LDE carnet de route p.29 1917
━ Ça fait rien, il n’a pas les foies, murmure Wanlin à mon oreille.
Dersigny a disparu et après lui, les minutes se succèdent longues et angoissantes. Les yeux s’épuisent à fouiller un vide immense, et le regard se perd dans un abîme de ténèbres. Les oreilles dressées comme des antennes s’efforcent de capter le moindre bruit.
Rien. Comme le tic-tac d’une pendule, j’entends battre mon cœur. À chaque fois, les fusées apportent une legère détente des nerfs. Le silence se prolongeant, devient de plus en plus pesant.
Toujours rien, pas un bruit. Qu’est devenu le sergent ?
━ Écoute !
━ Je n’entends rien.
━ Tiens, encore... là, dans le boyau... un léger frôlement.
━ Psst... Psst... ,
Une ombre se dresse derrière le barrage. Dersigny.
━ Ça gaze. Les boches sont à plus de 100 mètres et à 40 mètres d’ici il y a dans le boyau une sape à deux entrées. On va avancer le barrage et on aura le gourbi à nous.
Pour l’opération, toute la section a été ramenée à notre barrage. On procédera comme il suit :
Le sergent passera le premier, puis un par un, les autres suivront en s’égrenant sur les 40 m. de boyau à conquérir. Le dernier démontera le barrage actuel et passera les matériaux qui suivront la chaîne jusqu’au sergent. Celui-ci construira le nouveau mur.
━ Et surtout du silence ! Les boches sont à 100 mètres.

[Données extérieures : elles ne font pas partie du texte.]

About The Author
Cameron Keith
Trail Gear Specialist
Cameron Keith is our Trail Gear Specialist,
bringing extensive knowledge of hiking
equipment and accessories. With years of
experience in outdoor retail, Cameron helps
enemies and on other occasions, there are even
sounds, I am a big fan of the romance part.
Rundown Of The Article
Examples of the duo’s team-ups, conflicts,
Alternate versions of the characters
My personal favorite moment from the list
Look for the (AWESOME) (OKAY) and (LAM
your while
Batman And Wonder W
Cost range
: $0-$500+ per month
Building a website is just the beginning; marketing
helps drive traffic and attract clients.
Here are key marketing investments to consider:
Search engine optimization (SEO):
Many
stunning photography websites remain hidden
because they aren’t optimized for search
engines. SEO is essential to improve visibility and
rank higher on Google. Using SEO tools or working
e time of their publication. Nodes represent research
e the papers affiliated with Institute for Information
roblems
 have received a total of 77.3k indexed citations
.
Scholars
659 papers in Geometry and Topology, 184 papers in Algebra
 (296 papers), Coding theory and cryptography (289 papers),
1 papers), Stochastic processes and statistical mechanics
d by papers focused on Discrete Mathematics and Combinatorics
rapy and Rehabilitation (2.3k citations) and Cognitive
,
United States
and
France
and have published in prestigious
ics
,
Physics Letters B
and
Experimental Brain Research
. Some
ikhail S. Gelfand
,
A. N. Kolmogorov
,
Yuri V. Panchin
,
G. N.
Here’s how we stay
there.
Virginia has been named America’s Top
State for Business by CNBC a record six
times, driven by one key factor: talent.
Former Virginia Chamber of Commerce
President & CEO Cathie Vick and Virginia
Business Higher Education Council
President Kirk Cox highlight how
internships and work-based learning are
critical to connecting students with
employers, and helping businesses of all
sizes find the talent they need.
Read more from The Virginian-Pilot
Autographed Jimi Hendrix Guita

L’opération commence. Dersigny grimpe le premier et passe de l’autre côté. Texier enjambe à son tour l’obstacle, mais à ce moment une fusée s’élève en face. Le veilleur boche a vu la silhouette. Cri d’alerte. Fusée trois étoiles. Immédiatement le signal est répété sur toute la ligne ennemie, tandis que mitrailleuses et grenades ouvrent le concert.
━ Tir de barrage !
━ Bougez pas ! Bougez pas l
Nous ne bougeons pas, mais comme soulevée par un cataclysme la terre se met à bouger. Un ouragan de fer passe sur nous. En quelques secondes nous nous trouvons plongés dans un monde hallucinant et derrière nous la tranchée s’illumine d’éclairs sanglants.
Passez vite, les autres ! hurle le sergent. Commençons le boulot ! Plus on sera près des boches moins on écopera. Allez ! à toi, dem... toi plus vite ! Au dernier ! attaque la démolition et fais passer en vitesse
Les sacs à terre, les moellons passent de mains en mains.
Courbés dans le boyau, sous l’ouragan de fer, nous faisons la chaîne qui transporte à Dersigny les matériaux pour le nouveau barrage.
À chaque souffle, à chaque déchirement de chaque éclair rouge, les corps sont paralysés. Les rafales se succèdent dans un vacarme monstrueux et des froufroutements géants annoncent des explosions volcaniques qui ébranlent ciel et terre, les 210. Les météores impitoyables cherchent dans la nuit, des hommes à massacrer, tandis que des fusées multicolores foncent droit dans l’atmosphère rougeâtre où flotte une ouate épaisse. Heureusement ce déluge affecte la tranchée Bouchez, derrière nous. La proximité de l’ennemi nous place dans une position avantageuse.
━ Zieutte la belle sape vieux, crie quelqu’un.
━ Ça valait bien ce sacré boulot.
━ Houla... ça devient intenable !
━ C’est pas cor fini ?
━ Y en a encore autant à faire.
━ M... y en a marre !
Sur nous une explosion gigantesque. Des cris.
Des moellons, de la terre nous envahissent en pluie.
━ Tiens, v’la du rab pour le barrage ! hurle un fou.